Requirements - Transcribe every line of the records below word for word, leaving out the pictures.

# # #

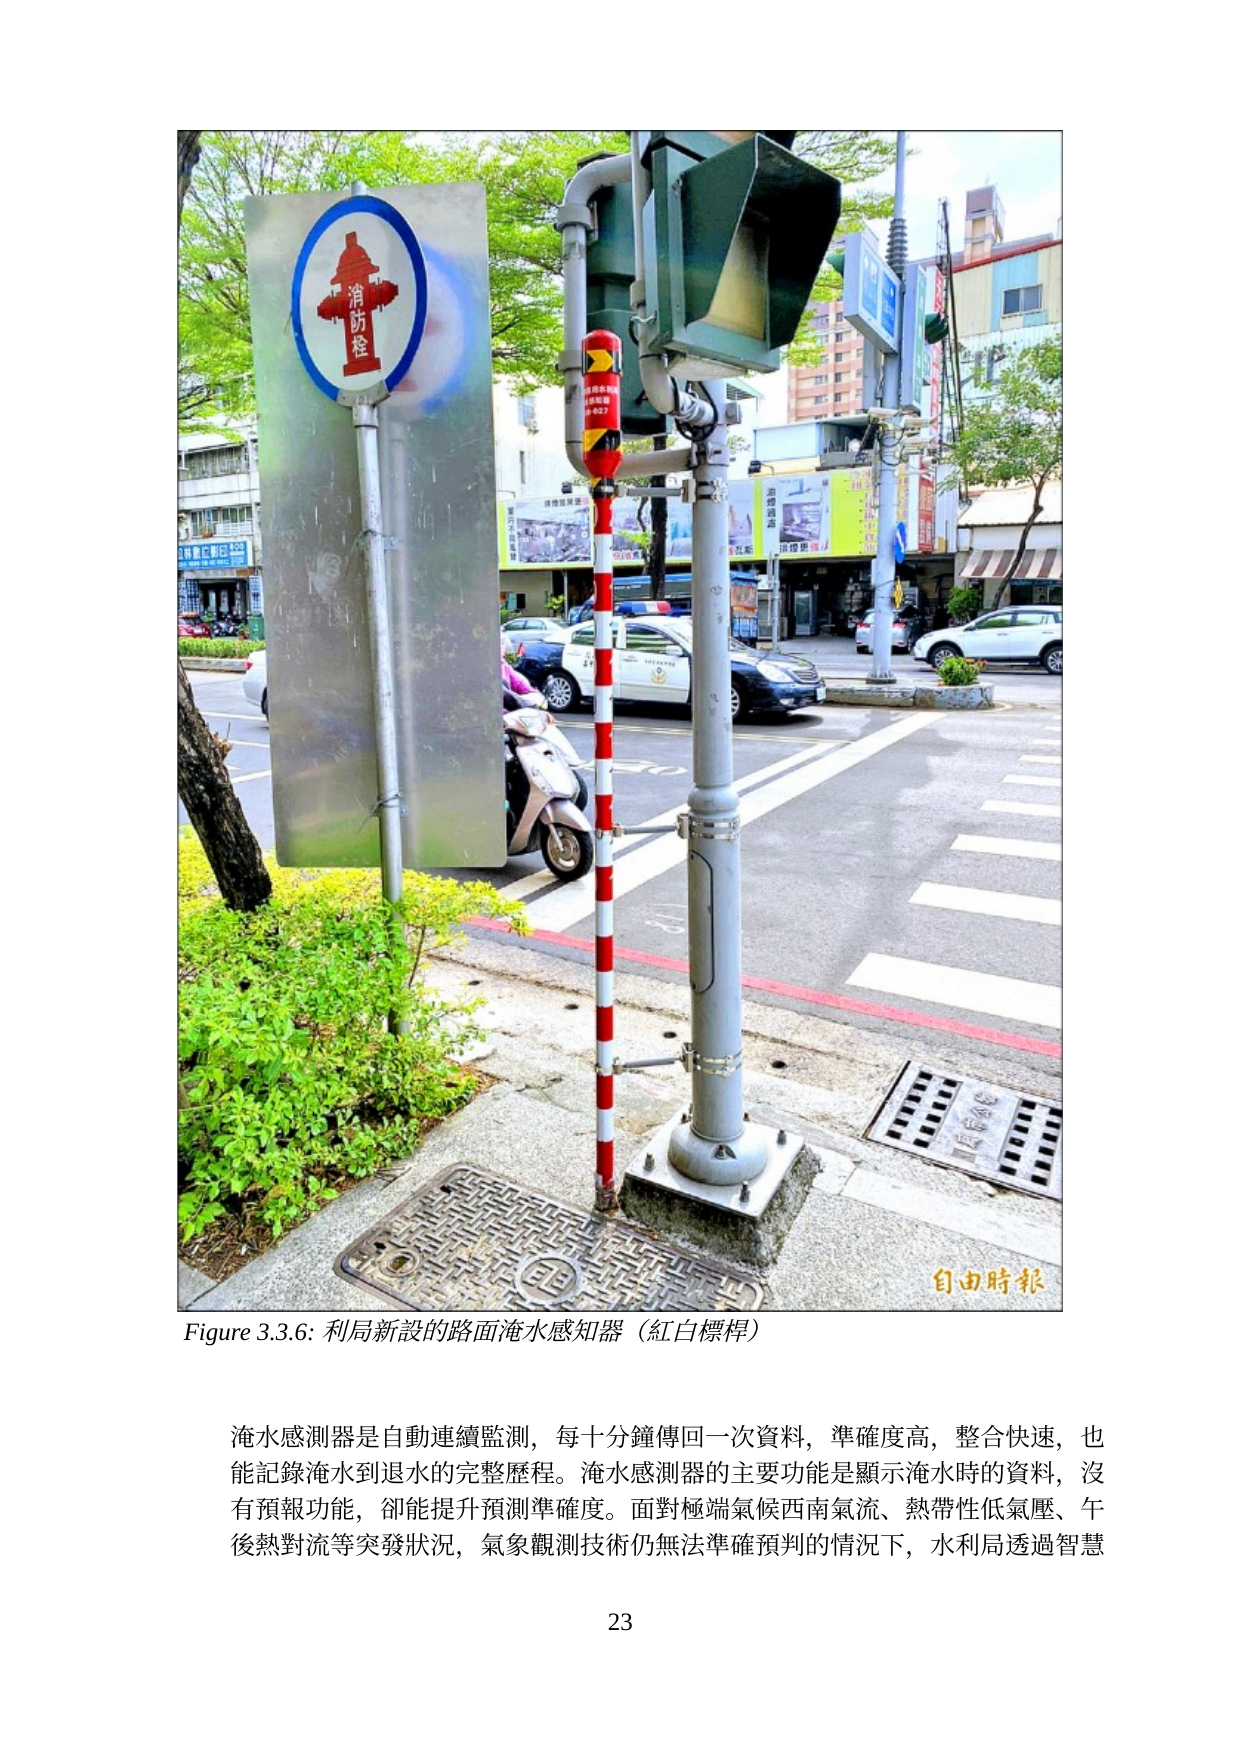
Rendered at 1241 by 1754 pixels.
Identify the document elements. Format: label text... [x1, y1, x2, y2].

picture [177, 130, 1063, 1312]
list Figure 3.3.6: 利局新設的路面淹水感知器（紅白標桿） [177, 1312, 1063, 1348]
list 淹水感測器是自動連續監測，每十分鐘傳回一次資料，準確度高，整合快速，也能記錄淹水到退水的完整歷程。淹水感測器的主要功能是顯示淹水時的資料，沒有預報功能，卻能提升預測準確度。面對極端氣候西南氣流、熱帶性低氣壓、午後熱對流等突發狀況，氣象觀測技術仍無法準確預判的情況下，水利局透過智慧 [193, 1418, 1122, 1561]
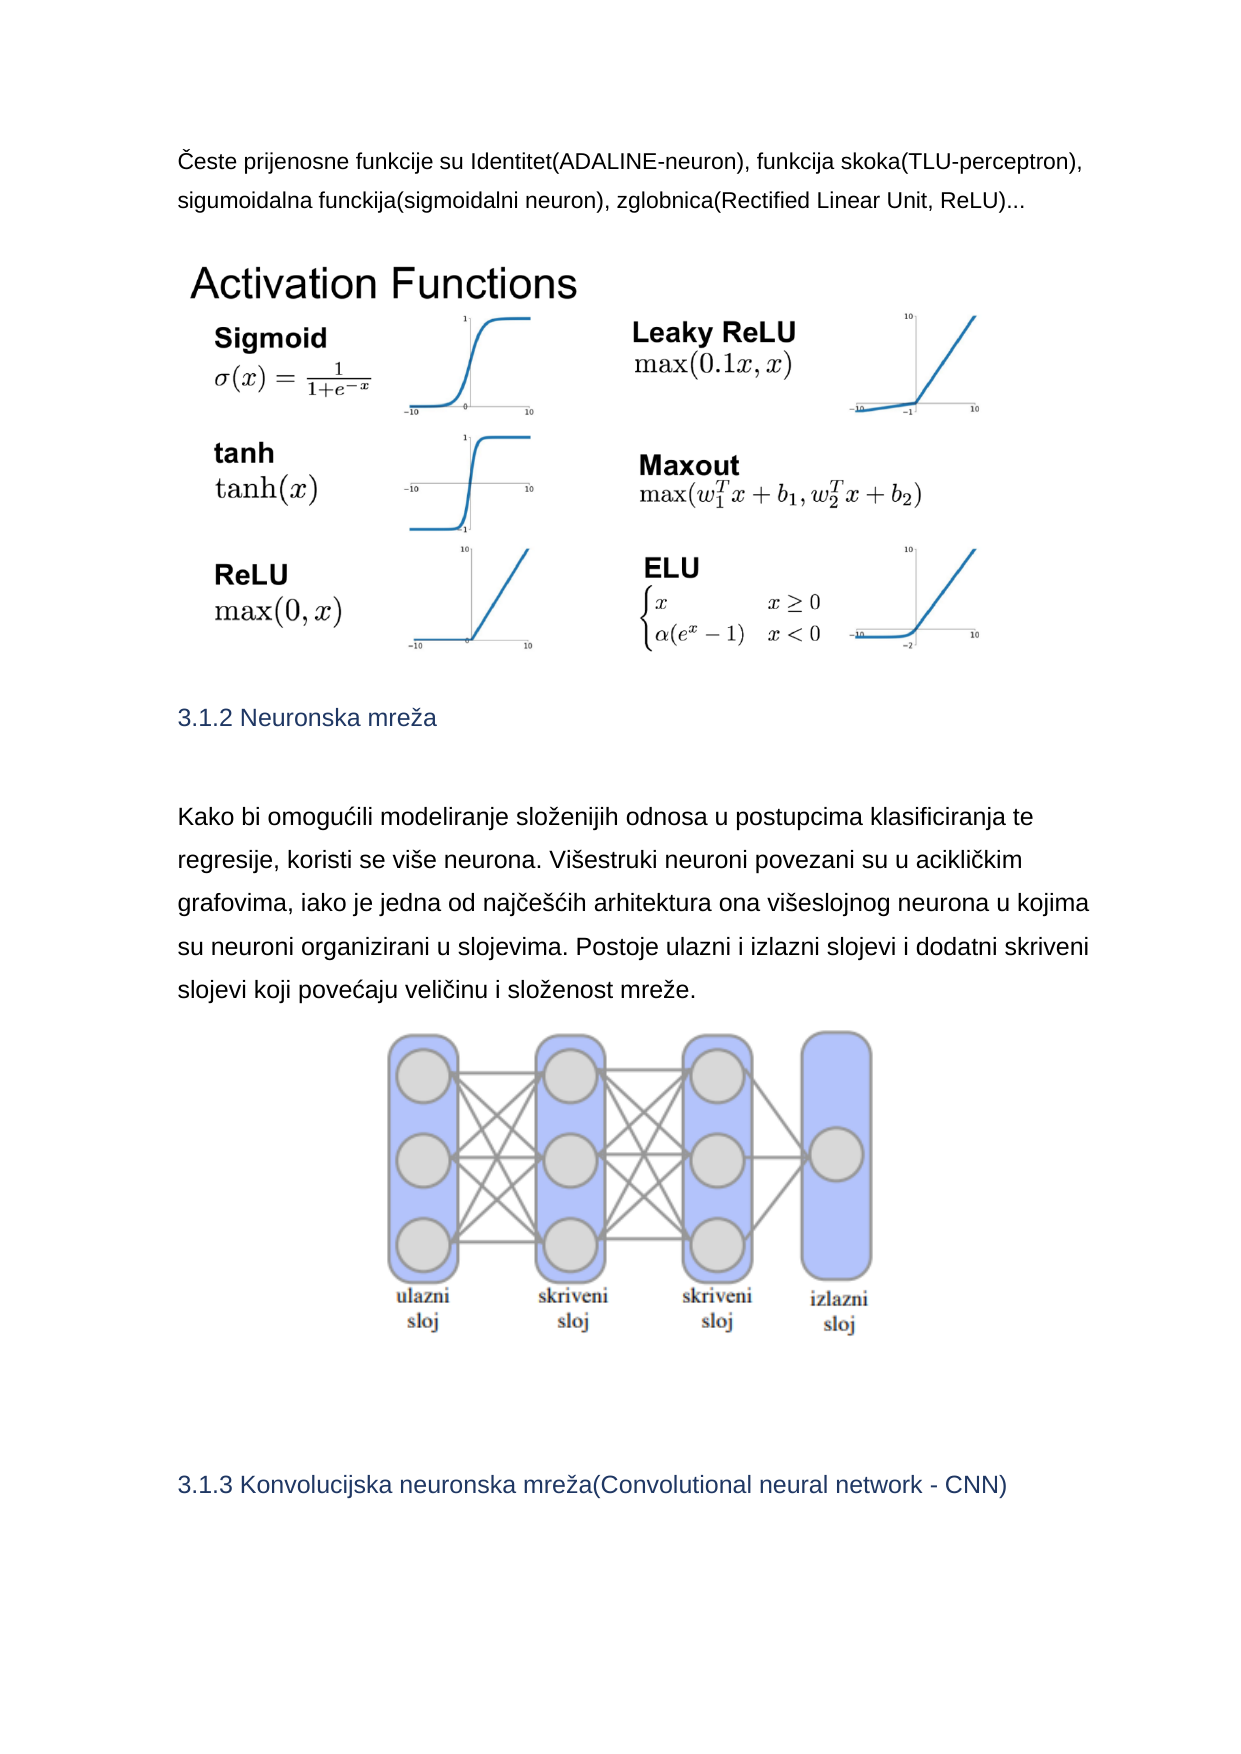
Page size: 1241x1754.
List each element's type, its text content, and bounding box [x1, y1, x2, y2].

subtitle 3.1.3 Konvolucijska neuronska mreža(Convolutional neural network - CNN) [177, 1471, 1092, 1499]
text Česte prijenosne funkcije su Identitet(ADALINE-neuron), funkcija skoka(TLU-perceptron), sigumoidalna funckija(sigmoidalni neuron), zglobnica(Rectified Linear Unit, ReLU)... [177, 148, 1092, 213]
picture [177, 243, 1034, 673]
text Kako bi omogućili modeliranje složenijih odnosa u postupcima klasificiranja te regresije, koristi se više neurona. Višestruki neuroni povezani su u acikličkim grafovima, iako je jedna od najčešćih arhitektura ona višeslojnog neurona u kojima su neuroni organizirani u slojevima. Postoje ulazni i izlazni slojevi i dodatni skriveni slojevi koji povećaju veličinu i složenost mreže. [177, 802, 1092, 1003]
subtitle 3.1.2 Neuronska mreža [177, 703, 1092, 732]
picture [372, 1015, 898, 1353]
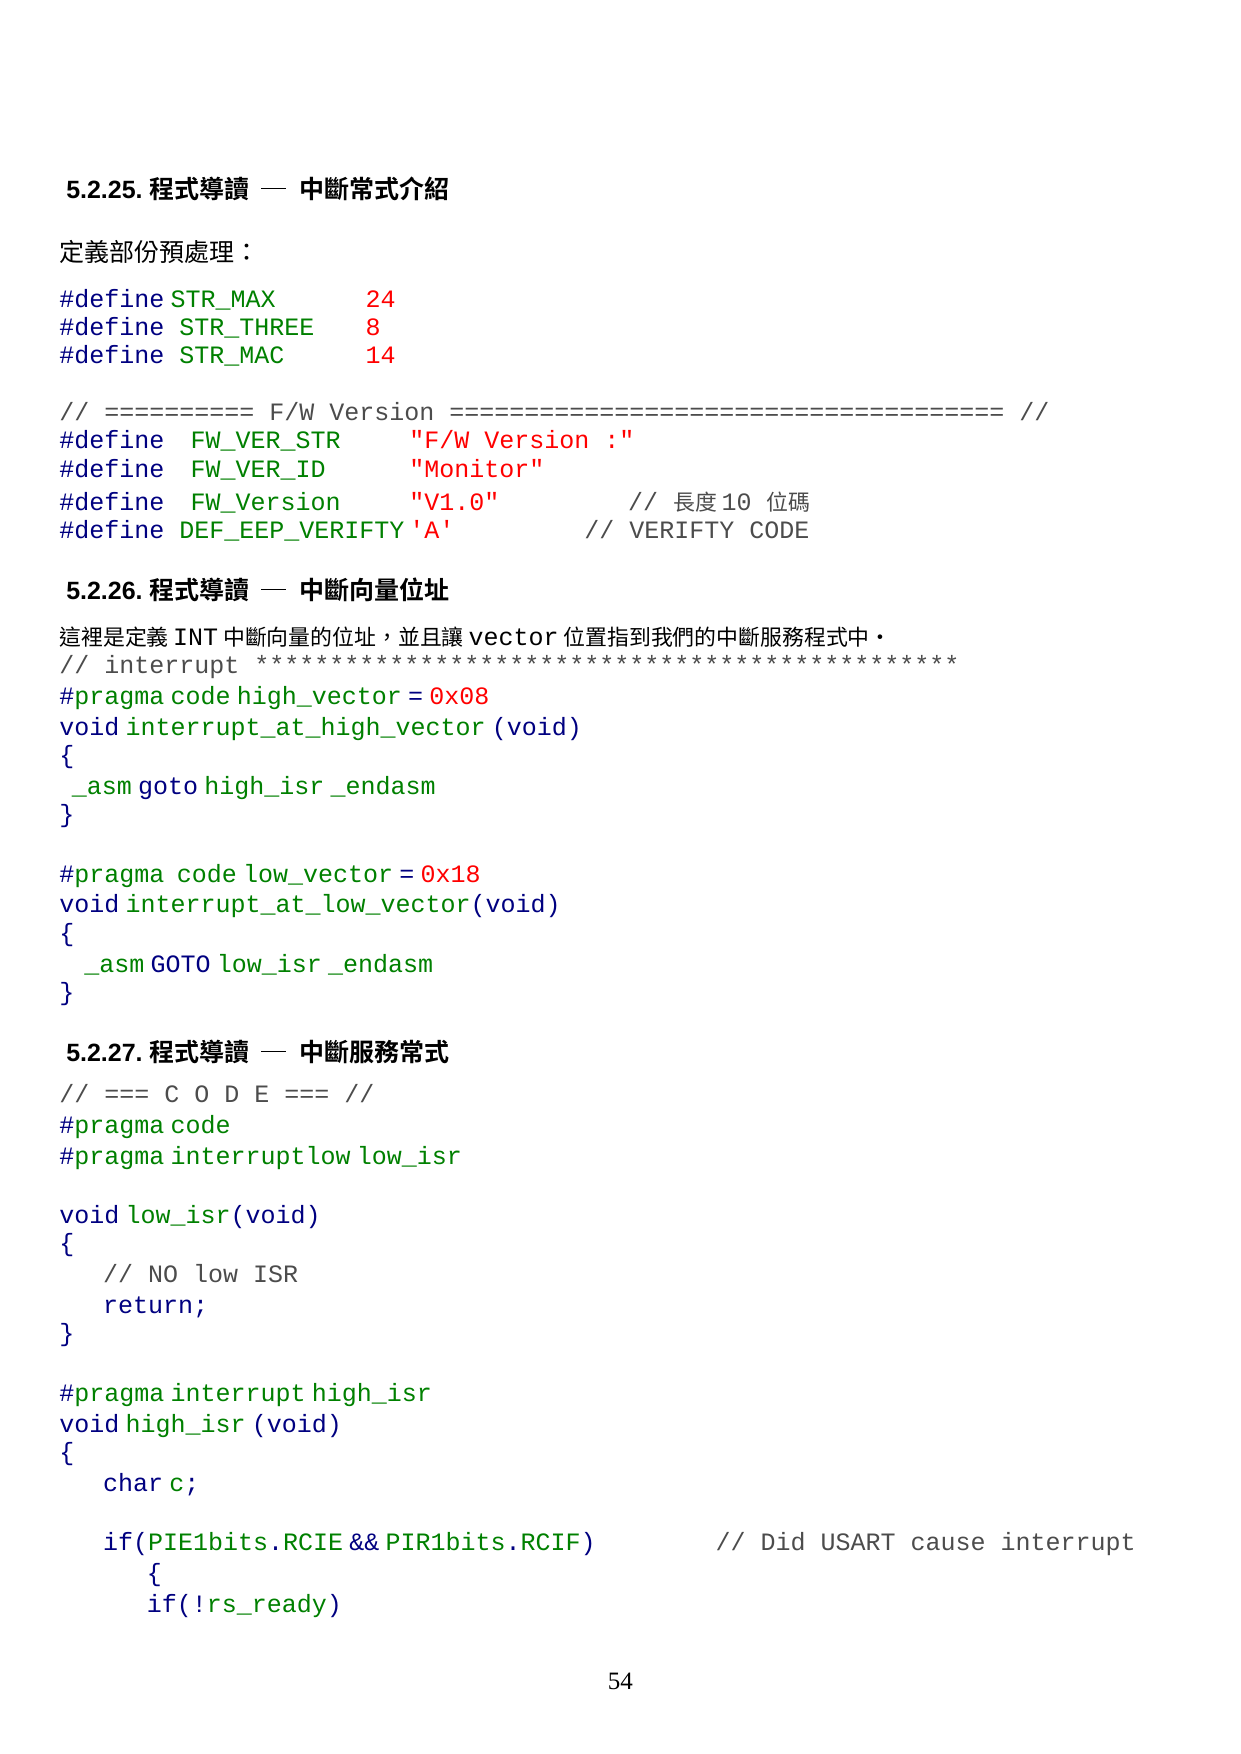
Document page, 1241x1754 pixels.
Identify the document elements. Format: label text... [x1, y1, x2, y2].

text void interrupt_at_high_vector (void) [59, 712, 1181, 742]
text #pragma code high_vector = 0x08 [59, 681, 1181, 712]
text 這裡是定義INT中斷向量的位址，並且讓 vector位置指到我們的中斷服務程式中‧ [59, 619, 1181, 652]
text } [59, 802, 1181, 830]
text return; [59, 1290, 1181, 1321]
text { [59, 920, 1181, 949]
text { [59, 1231, 1181, 1259]
text void low_isr(void) [59, 1200, 1181, 1231]
text // NO low ISR [59, 1259, 1181, 1290]
text { [59, 742, 1181, 771]
text if(!rs_ready) [59, 1589, 1181, 1620]
text #define STR_MAX 24 [59, 284, 1181, 314]
text #define FW_VER_STR "F/W Version :" [59, 428, 1181, 456]
text #define FW_VER_ID "Monitor" [59, 456, 1181, 484]
text // === C O D E === // [59, 1082, 1181, 1110]
text #pragma code low_vector = 0x18 [59, 859, 1181, 889]
text #define STR_MAC 14 [59, 343, 1181, 371]
text #define STR_THREE 8 [59, 314, 1181, 343]
text { [59, 1558, 1181, 1589]
subtitle 程式導讀 ─ 中斷常式介紹 [59, 169, 1181, 205]
text void interrupt_at_low_vector(void) [59, 889, 1181, 920]
text // interrupt *********************************************** [59, 652, 1181, 681]
text void high_isr (void) [59, 1409, 1181, 1439]
text #define FW_Version "V1.0" // 長度 10 位碼 [59, 484, 1181, 517]
text // ========== F/W Version ===================================== // [59, 399, 1181, 428]
text 定義部份預處理： [59, 233, 1181, 269]
text } [59, 979, 1181, 1008]
text #pragma code [59, 1110, 1181, 1141]
subtitle 程式導讀 ─ 中斷服務常式 [59, 1033, 1181, 1069]
subtitle 程式導讀 ─ 中斷向量位址 [59, 571, 1181, 607]
text } [59, 1321, 1181, 1349]
text _asm GOTO low_isr _endasm [59, 949, 1181, 979]
text { [59, 1439, 1181, 1468]
text #pragma interruptlow low_isr [59, 1141, 1181, 1172]
text _asm goto high_isr _endasm [59, 771, 1181, 802]
text #pragma interrupt high_isr [59, 1378, 1181, 1409]
text if(PIE1bits.RCIE && PIR1bits.RCIF) // Did USART cause interrupt [59, 1527, 1181, 1558]
text #define DEF_EEP_VERIFTY 'A' // VERIFTY CODE [59, 517, 1181, 546]
text char c; [59, 1468, 1181, 1499]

# # #

Response to the task -
Rendered at 1241 by 1754 pixels.
Identify the document elements. Format: label text... [x1, y1, x2, y2].

picture [177, 130, 1063, 1312]
list Figure 3.3.6: 利局新設的路面淹水感知器（紅白標桿） [177, 1312, 1063, 1348]
list 淹水感測器是自動連續監測，每十分鐘傳回一次資料，準確度高，整合快速，也能記錄淹水到退水的完整歷程。淹水感測器的主要功能是顯示淹水時的資料，沒有預報功能，卻能提升預測準確度。面對極端氣候西南氣流、熱帶性低氣壓、午後熱對流等突發狀況，氣象觀測技術仍無法準確預判的情況下，水利局透過智慧 [193, 1418, 1122, 1561]
Page size: 1241x1754.
List each element's type, its text content, and bounding box [x1, y1, x2, y2].

subtitle 3.1.3 Konvolucijska neuronska mreža(Convolutional neural network - CNN) [177, 1471, 1092, 1499]
text Česte prijenosne funkcije su Identitet(ADALINE-neuron), funkcija skoka(TLU-perceptron), sigumoidalna funckija(sigmoidalni neuron), zglobnica(Rectified Linear Unit, ReLU)... [177, 148, 1092, 213]
picture [177, 243, 1034, 673]
text Kako bi omogućili modeliranje složenijih odnosa u postupcima klasificiranja te regresije, koristi se više neurona. Višestruki neuroni povezani su u acikličkim grafovima, iako je jedna od najčešćih arhitektura ona višeslojnog neurona u kojima su neuroni organizirani u slojevima. Postoje ulazni i izlazni slojevi i dodatni skriveni slojevi koji povećaju veličinu i složenost mreže. [177, 802, 1092, 1003]
subtitle 3.1.2 Neuronska mreža [177, 703, 1092, 732]
picture [372, 1015, 898, 1353]
Document page, 1241x1754 pixels.
Identify the document elements. Format: label text... [x1, y1, x2, y2].

text void interrupt_at_high_vector (void) [59, 712, 1181, 742]
text #pragma code high_vector = 0x08 [59, 681, 1181, 712]
text 這裡是定義INT中斷向量的位址，並且讓 vector位置指到我們的中斷服務程式中‧ [59, 619, 1181, 652]
text } [59, 802, 1181, 830]
text return; [59, 1290, 1181, 1321]
text { [59, 920, 1181, 949]
text { [59, 1231, 1181, 1259]
text void low_isr(void) [59, 1200, 1181, 1231]
text // NO low ISR [59, 1259, 1181, 1290]
text { [59, 742, 1181, 771]
text if(!rs_ready) [59, 1589, 1181, 1620]
text #define STR_MAX 24 [59, 284, 1181, 314]
text #define FW_VER_STR "F/W Version :" [59, 428, 1181, 456]
text #define FW_VER_ID "Monitor" [59, 456, 1181, 484]
text // === C O D E === // [59, 1082, 1181, 1110]
text #pragma code low_vector = 0x18 [59, 859, 1181, 889]
text #define STR_MAC 14 [59, 343, 1181, 371]
text #define STR_THREE 8 [59, 314, 1181, 343]
text { [59, 1558, 1181, 1589]
subtitle 程式導讀 ─ 中斷常式介紹 [59, 169, 1181, 205]
text void interrupt_at_low_vector(void) [59, 889, 1181, 920]
text // interrupt *********************************************** [59, 652, 1181, 681]
text void high_isr (void) [59, 1409, 1181, 1439]
text #define FW_Version "V1.0" // 長度 10 位碼 [59, 484, 1181, 517]
text // ========== F/W Version ===================================== // [59, 399, 1181, 428]
text 定義部份預處理： [59, 233, 1181, 269]
text } [59, 979, 1181, 1008]
text #pragma code [59, 1110, 1181, 1141]
subtitle 程式導讀 ─ 中斷服務常式 [59, 1033, 1181, 1069]
subtitle 程式導讀 ─ 中斷向量位址 [59, 571, 1181, 607]
text } [59, 1321, 1181, 1349]
text _asm GOTO low_isr _endasm [59, 949, 1181, 979]
text { [59, 1439, 1181, 1468]
text #pragma interruptlow low_isr [59, 1141, 1181, 1172]
text _asm goto high_isr _endasm [59, 771, 1181, 802]
text #pragma interrupt high_isr [59, 1378, 1181, 1409]
text if(PIE1bits.RCIE && PIR1bits.RCIF) // Did USART cause interrupt [59, 1527, 1181, 1558]
text #define DEF_EEP_VERIFTY 'A' // VERIFTY CODE [59, 517, 1181, 546]
text char c; [59, 1468, 1181, 1499]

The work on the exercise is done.